--- Available data ---

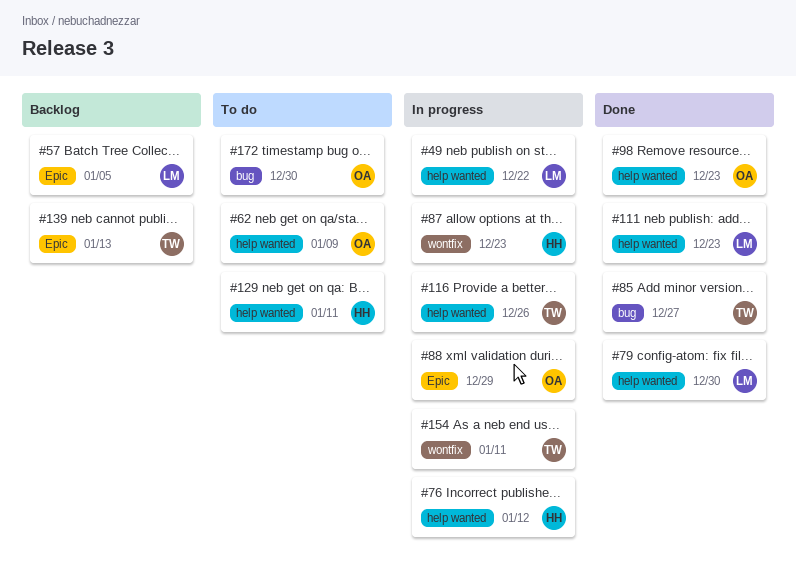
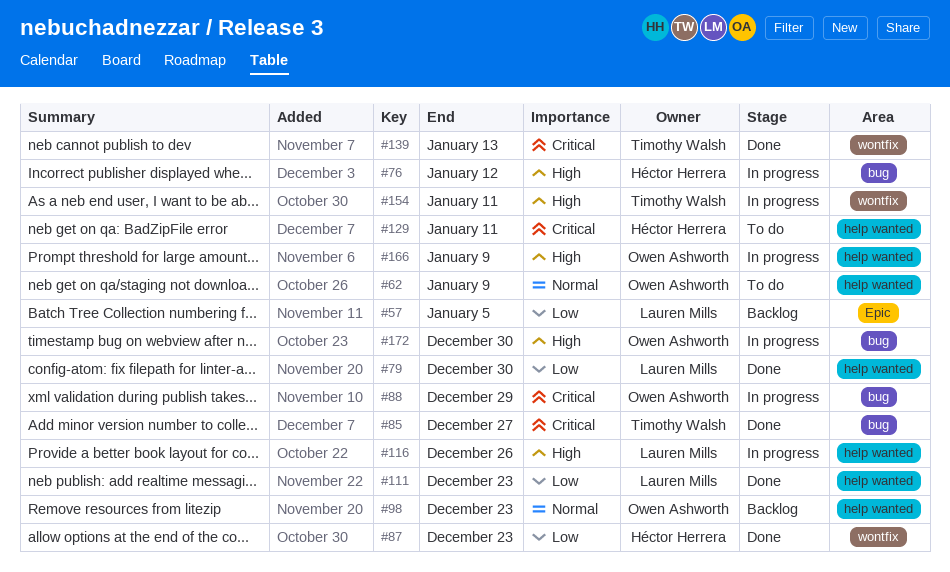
#49: present -> none
#76, label: help wanted -> bug
#87, status: In progress -> Done
#88, label: Epic -> bug
#98, status: Done -> Backlog
#116, owner: Timothy Walsh -> Lauren Mills
#139, status: Backlog -> Done
#139, label: Epic -> wontfix
#166: none -> present
#172, status: To do -> In progress

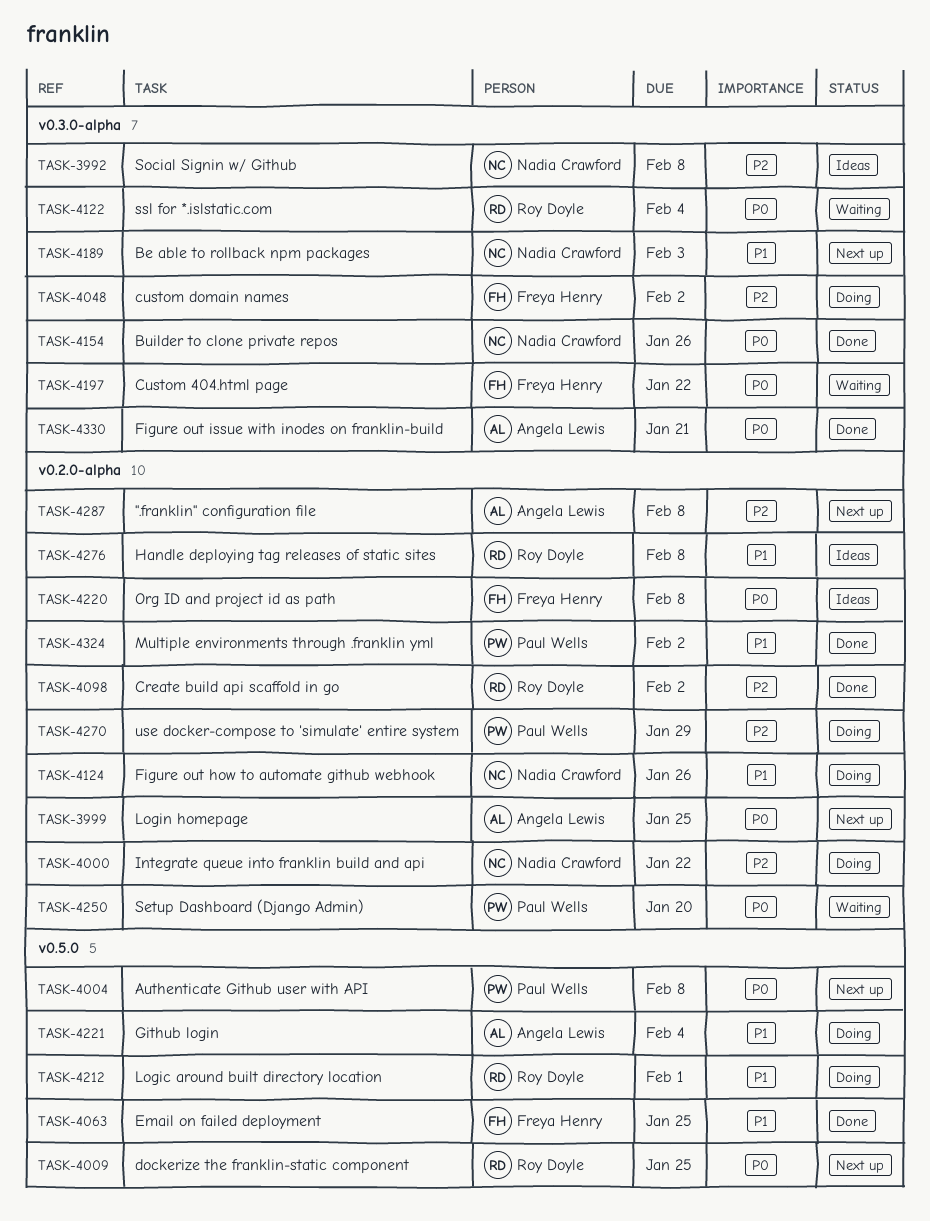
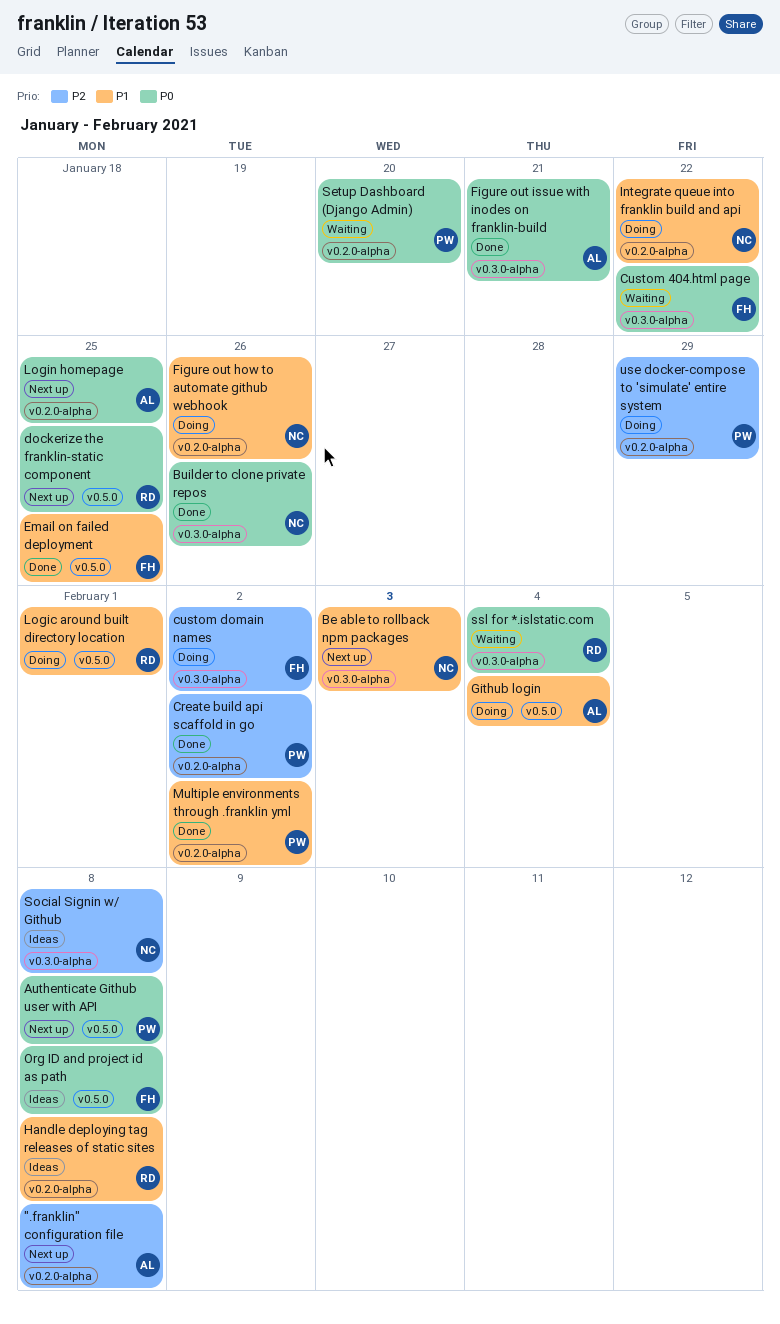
Create build api scaffold in go, owner: Roy Doyle -> Paul Wells
Integrate queue into franklin build and api, priority: P2 -> P1
Org ID and project id as path, label: v0.2.0-alpha -> v0.5.0

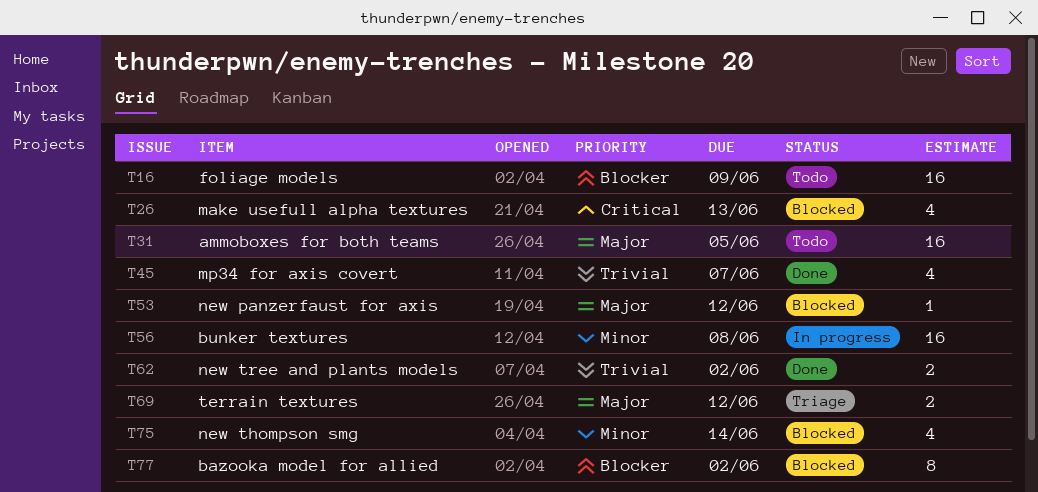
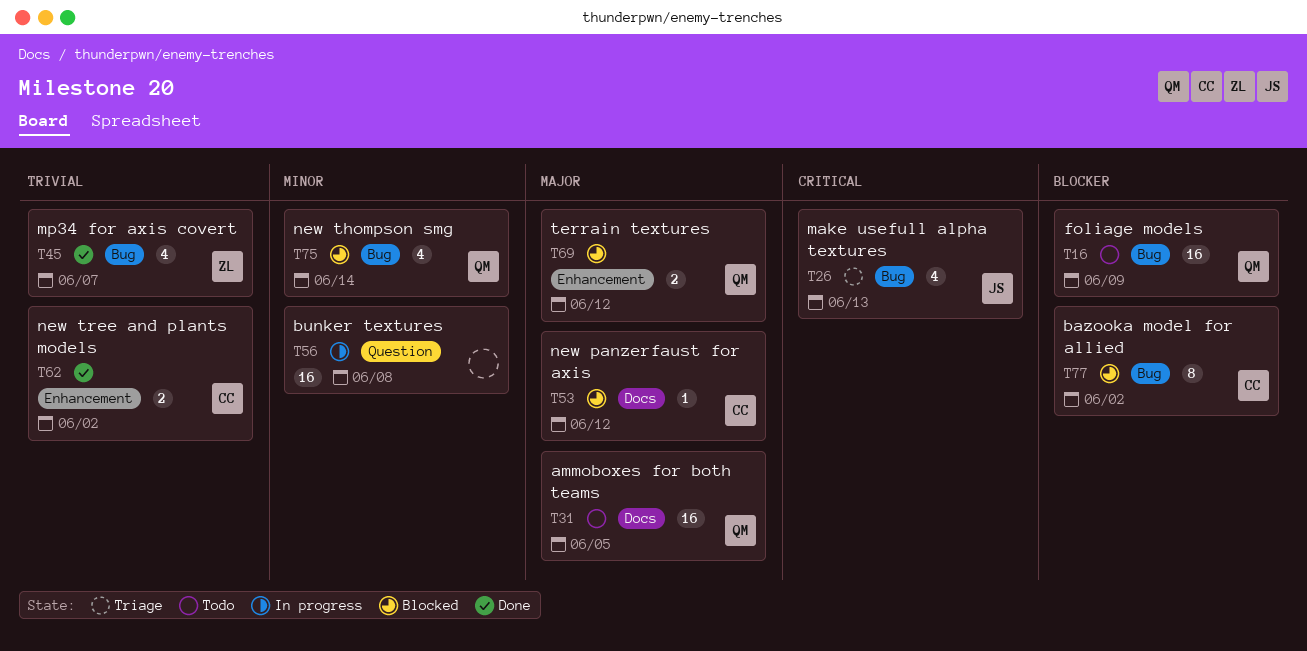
T26, status: Blocked -> Triage
T69, status: Triage -> Blocked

---

> Your instructions: The answer must be the full set of records, repeated exactly, with no pictures.

> Exercise output:
#49: present -> none
#76, label: help wanted -> bug
#87, status: In progress -> Done
#88, label: Epic -> bug
#98, status: Done -> Backlog
#116, owner: Timothy Walsh -> Lauren Mills
#139, status: Backlog -> Done
#139, label: Epic -> wontfix
#166: none -> present
#172, status: To do -> In progress

Create build api scaffold in go, owner: Roy Doyle -> Paul Wells
Integrate queue into franklin build and api, priority: P2 -> P1
Org ID and project id as path, label: v0.2.0-alpha -> v0.5.0

T26, status: Blocked -> Triage
T69, status: Triage -> Blocked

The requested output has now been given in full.